++++ RECORDS SUPPLIED

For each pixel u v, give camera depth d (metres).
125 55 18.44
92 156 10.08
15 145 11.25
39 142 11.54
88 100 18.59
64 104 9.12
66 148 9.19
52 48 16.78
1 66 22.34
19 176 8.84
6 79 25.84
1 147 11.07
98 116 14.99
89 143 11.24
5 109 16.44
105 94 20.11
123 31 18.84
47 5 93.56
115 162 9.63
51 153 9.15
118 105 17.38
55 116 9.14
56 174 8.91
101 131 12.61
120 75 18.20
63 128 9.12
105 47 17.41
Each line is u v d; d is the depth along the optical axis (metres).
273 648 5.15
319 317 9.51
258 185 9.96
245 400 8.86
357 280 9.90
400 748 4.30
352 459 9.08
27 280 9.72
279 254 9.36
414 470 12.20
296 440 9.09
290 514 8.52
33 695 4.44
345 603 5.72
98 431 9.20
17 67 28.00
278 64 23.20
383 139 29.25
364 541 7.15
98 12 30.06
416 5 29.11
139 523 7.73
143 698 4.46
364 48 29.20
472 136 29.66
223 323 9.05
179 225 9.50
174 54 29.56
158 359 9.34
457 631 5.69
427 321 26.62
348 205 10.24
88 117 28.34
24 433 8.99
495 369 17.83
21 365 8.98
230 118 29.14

++++++++
++++ RECORDS SUPPLIED

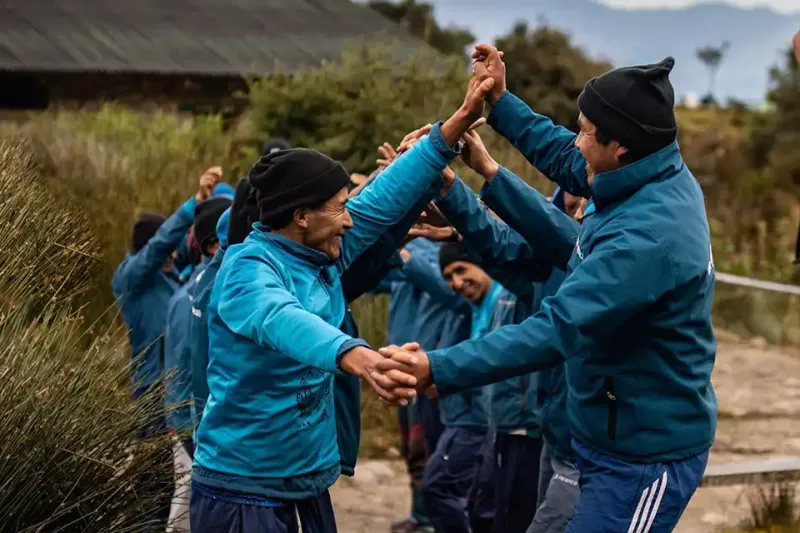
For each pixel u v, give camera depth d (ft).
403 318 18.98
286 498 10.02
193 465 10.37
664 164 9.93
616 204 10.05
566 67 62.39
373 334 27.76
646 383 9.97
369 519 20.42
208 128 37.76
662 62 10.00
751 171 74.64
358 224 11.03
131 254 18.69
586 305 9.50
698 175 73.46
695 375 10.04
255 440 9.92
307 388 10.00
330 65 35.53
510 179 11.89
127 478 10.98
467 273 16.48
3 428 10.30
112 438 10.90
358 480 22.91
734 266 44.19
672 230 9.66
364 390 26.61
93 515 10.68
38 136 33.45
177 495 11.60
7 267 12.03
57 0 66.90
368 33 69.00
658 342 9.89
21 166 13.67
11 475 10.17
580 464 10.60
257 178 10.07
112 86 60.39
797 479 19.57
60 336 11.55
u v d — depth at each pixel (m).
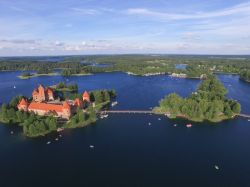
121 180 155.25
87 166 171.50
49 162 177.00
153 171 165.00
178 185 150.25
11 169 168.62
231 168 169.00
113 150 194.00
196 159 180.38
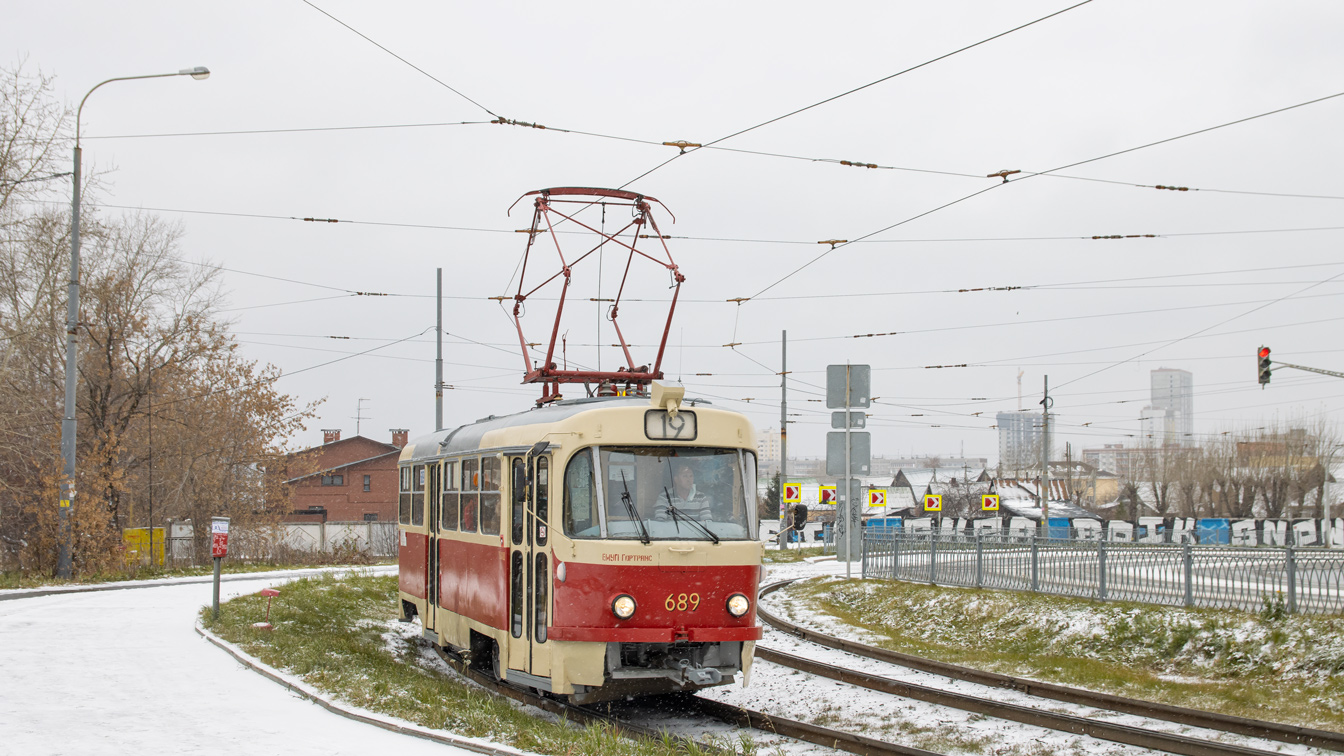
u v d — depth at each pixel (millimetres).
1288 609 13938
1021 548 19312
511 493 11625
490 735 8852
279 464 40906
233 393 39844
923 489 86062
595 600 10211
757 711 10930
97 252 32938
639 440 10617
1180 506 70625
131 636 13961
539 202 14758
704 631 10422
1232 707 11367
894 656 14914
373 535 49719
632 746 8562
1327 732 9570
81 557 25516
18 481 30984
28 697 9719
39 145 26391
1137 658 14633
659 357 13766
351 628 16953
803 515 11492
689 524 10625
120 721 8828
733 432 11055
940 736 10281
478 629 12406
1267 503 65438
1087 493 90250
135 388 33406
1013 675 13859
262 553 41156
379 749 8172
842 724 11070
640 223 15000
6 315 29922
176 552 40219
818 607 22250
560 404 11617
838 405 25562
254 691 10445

++++++++

■ **HOW TO COMPLETE THIS TASK**
Look through the entries above and quote exactly the lines from the line with "For each pixel u v, give camera depth d (metres)." to the line with "115 162 9.63", counting both of those lines.

■ **ANSWER BOX**
For each pixel u v, give camera depth d (metres).
125 55 18.44
92 156 10.08
15 145 11.25
39 142 11.54
88 100 18.59
64 104 9.12
66 148 9.19
52 48 16.78
1 66 22.34
19 176 8.84
6 79 25.84
1 147 11.07
98 116 14.99
89 143 11.24
5 109 16.44
105 94 20.11
123 31 18.84
47 5 93.56
115 162 9.63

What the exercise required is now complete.